Occupy Wall Street and the Tea Party are both populist movements that have angrily taken to the streets over perceived injustices about how the government handles money. Is there any room for common ground?
Why Occupy Wall Street Is Bigger Than Left vs. Right
In October 2011, Matt Taibbi wrote that, “Occupy Wall Street and the millions of middle Americans who make up the Tea Party are natural allies and should be on the same page about most of the key issues.” Specifically, the “incestuous political and financial corruption on Wall Street and in Washington. “
Occupying the Tea Party
Andrew Prokop, in November 2011, describes what happened when members of the Tea Party and Occupy Wall Street actually encountered each other. There was shouting and pushing. Two older women fell. “By the next day,” writes Prokop, “The story of the ‘attack’ by the Occupy movement had already entered conservative lore, and the ‘natural allies’ seemed further apart than ever.”

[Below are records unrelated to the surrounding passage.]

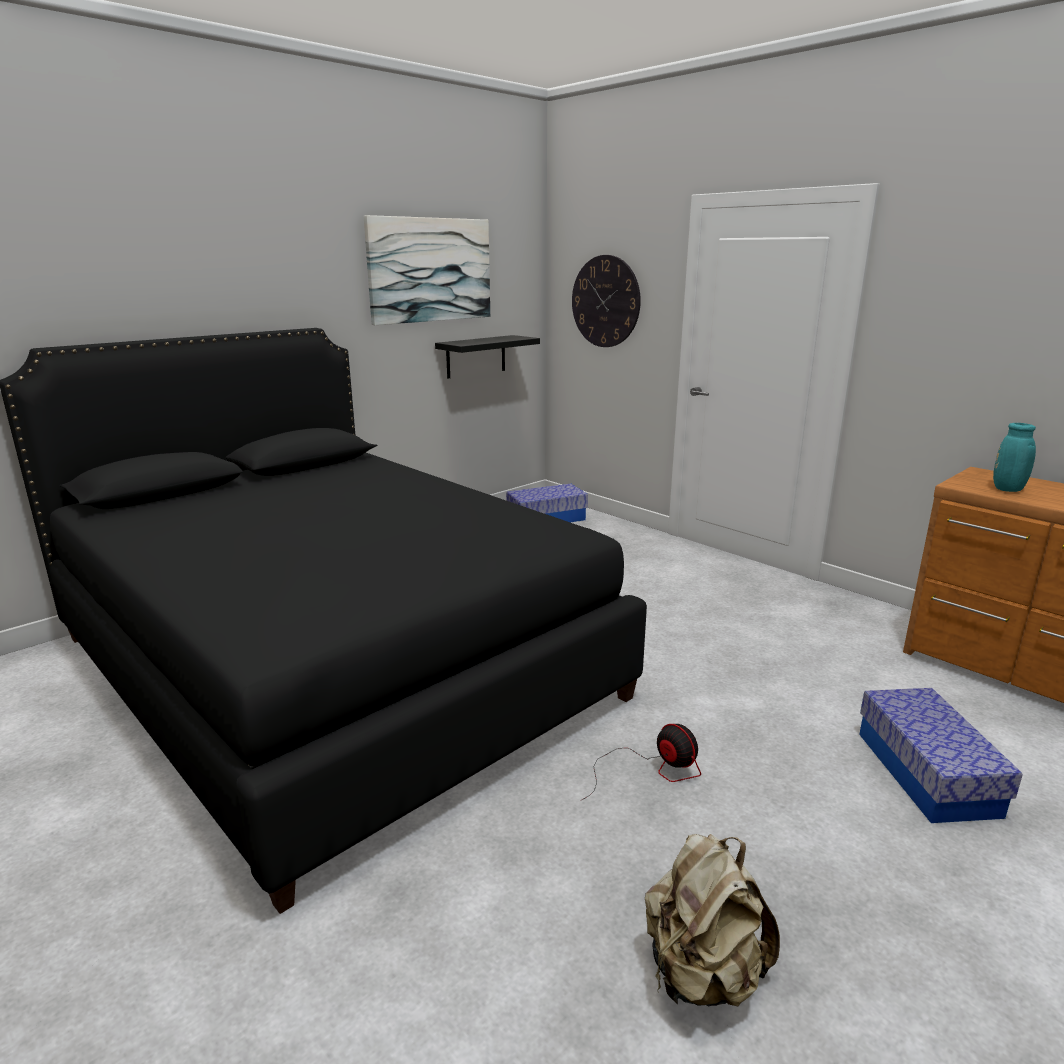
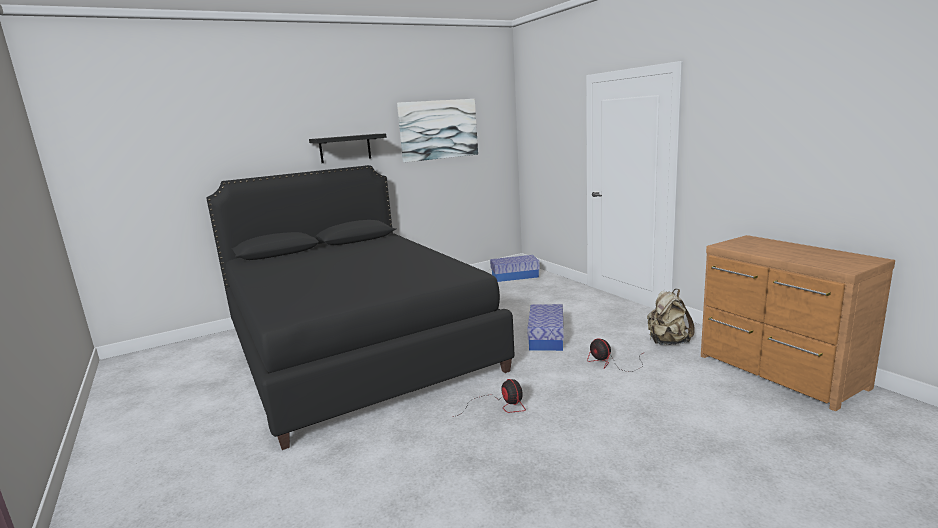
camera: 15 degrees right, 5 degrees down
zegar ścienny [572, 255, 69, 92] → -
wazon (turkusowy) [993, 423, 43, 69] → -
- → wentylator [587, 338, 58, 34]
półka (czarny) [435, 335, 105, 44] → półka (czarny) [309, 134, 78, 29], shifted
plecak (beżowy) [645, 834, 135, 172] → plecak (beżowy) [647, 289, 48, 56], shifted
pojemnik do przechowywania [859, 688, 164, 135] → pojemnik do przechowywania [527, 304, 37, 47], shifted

“If they could get over their biases, they do have a lot in common,” writes Julia McDermott (no relation), professor of speech in northern California. She notes that the Tea Party and Occupy not only share a sense of grievance but of powerlessness. “What good is a vote, when it seems that the politicians are for sale to the highest bidder rather than responsive to the concerns of the electorate?” she asks.